I nodded toward the two guys carrying a dresser into the house and managed a smile. "Sort of. Most of the furniture’s going into the back bedroom until I can get the carpets taken out and the floors refinished."

She stepped off the porch and walked toward the driveway, moving slowly, as if unspooling a safety line behind her. The baby monitor’s red LED pulsed every few seconds.

Mrs. Spero had been one of the young moms, the hot moms, a fit-looking woman who pulled her hair into a ponytail when she worked and wore sleeveless shirts in the summer. Even before I hit thirteen I started watching whenever she reached to a high shelf, waiting for a glimpse of white bra and curve of skin.

She was in her late forties now, and though still attractive she looked worn out. Her face was puffy, and she’d gained weight in her hips. Her eyes seemed to have sunk a fraction further into her skull. Had the new baby done this, or had the transformation started earlier?

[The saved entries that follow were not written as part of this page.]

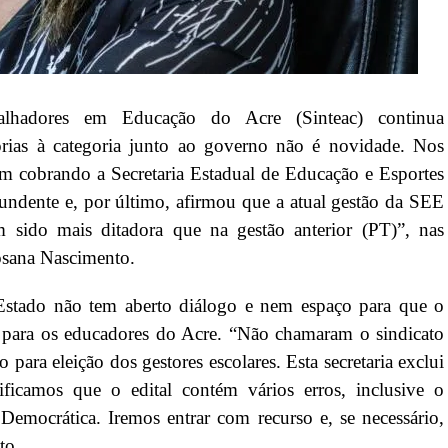
alhadores em Educação do Acre (Sinteac) continua
orias à categoria junto ao governo não é novidade. Nos
em cobrando a Secretaria Estadual de Educação e Esportes
dente e, por último, afirmou que a atual gestão da SEE
sido mais ditadora que na gestão anterior (PT)”, nas
Rosana Nascimento.
 Estado não tem aberto diálogo e nem espaço para que o
es para os educadores do Acre. “Não chamaram o sindicato
o para eleição dos gestores escolares. Esta secretaria exclui
ficamos que o edital contém vários erros, inclusive o
emocrática. Iremos entrar com recurso e, se necessário,
to.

I told her my folks had gotten the Christmas card with the birth announcement inside. "William Ray. That’s nice. He’s what, eight months old?"

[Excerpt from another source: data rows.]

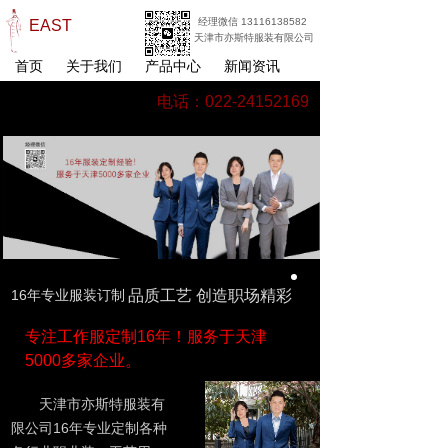
经理微信 13116138582
EAST
天津市亦斯特服装有限公司
首页
关于我们
产品中心
新闻资讯
电话：022-24152169
16年专业服装订制
品质工艺 创造职场精彩
专注工作服定制16年！服务于天津
5000多家企业。
天津市亦斯特服装有
限公司16年专业定制各种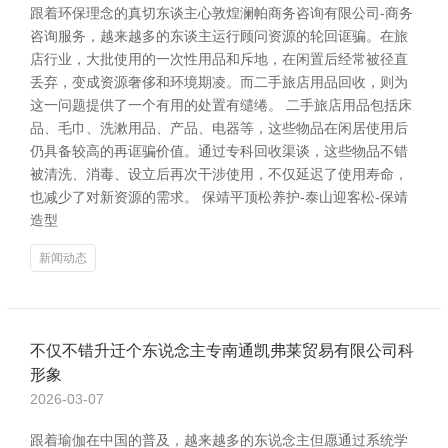
跟着环保理念的真切东谈主心敦煌澜帕商务咨询有限公司-商务
咨询服务，越来越多的东谈主运行顾问资源的轮回诓骗。在旅
店行业，大批使用的一次性用品和斥地，在闲置后经常被径直
丢弃，变成资源奢侈和环境期凌。而二手旅店用品回收，则为
这一问题提供了一个有用的处置有缱绻。 二手旅店用品包括床
品、毛巾、洗漱用品、产品、电器等，这些物品在闲居使用后
仍具备较高的再诓骗价值。通过专科回收渠谈，这些物品不错
被清洗、消毒、设立后再次干涉使用，不仅延迟了使用寿命，
也减少了对新资源的需求。 保靖平顶松养护-泰山迎客松-保靖
造型
新闻动态
不仅不错升迁个东说念主专南通凯弗莱贸易有限公司科
形象
2026-03-07
跟着瑜伽在中国的普及，越来越多的东说念主但愿通过系统学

She smiled, surprised. "Next Tuesday. We call him Will. You have a good memory."

She asked about my family. I told her my parents were looking forward to retiring in a few years. My older brother was still in grad school. My sister was in Maine, with a kid of her own.

The monitor’s read-out rose and fell. I couldn’t help looking at it.

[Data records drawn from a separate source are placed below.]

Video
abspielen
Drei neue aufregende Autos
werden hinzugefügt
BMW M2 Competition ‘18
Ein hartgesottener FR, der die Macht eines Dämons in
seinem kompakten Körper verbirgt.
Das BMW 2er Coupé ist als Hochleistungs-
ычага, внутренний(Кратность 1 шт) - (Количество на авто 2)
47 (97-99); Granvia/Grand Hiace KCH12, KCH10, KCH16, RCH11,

She told me about my house and the neighborhood. Mr. Klingerman had died of a stroke, and Mrs. Klingerman moved into a home. She didn’t know what happened to their dogs. We talked about the new people on the street, and the few changes in town.

"So, where are you working?" she asked.

"Right here. In the house. I’ll be telecommuting."

"Oh. Right at home. Working on a computer, I guess?"

"I analyze quality control data for a parts manufacturer." Nine times out of ten, this is as far as I have to go to explain my job.

"Well, that sounds ... " She searched for a word. "You were always a smart one, Tim." She glanced at the monitor, then back at her house. "I better get back."

"Can I listen?"

She looked blank for a moment, then smiled. "Sure."

I held the monitor to my ear. The baby seemed to be sound asleep, each deep breath loud and fuzzed by static.

"I can hear the ocean," I said, and she laughed. I looked at the back of the device and noted the brand name. "This thing’s amazing. You can hear everything."

"Almost too much. Every little breath."

"I bet. Well, tell Mr. Spero that I’ll be here all the time," I said. "If he ever needs anything."

Stevie made bigger and bigger models out of painted plywood and pieces from other models. He blew them apart with M-80s that could rip open a mailbox. I wouldn’t give him my dad’s video camera anymore, but he stole a Super-8 camera and a projector from the school A-V room and switched to film. He couldn’t do sound anymore, but he didn’t mind. Video is a cold medium, he told me.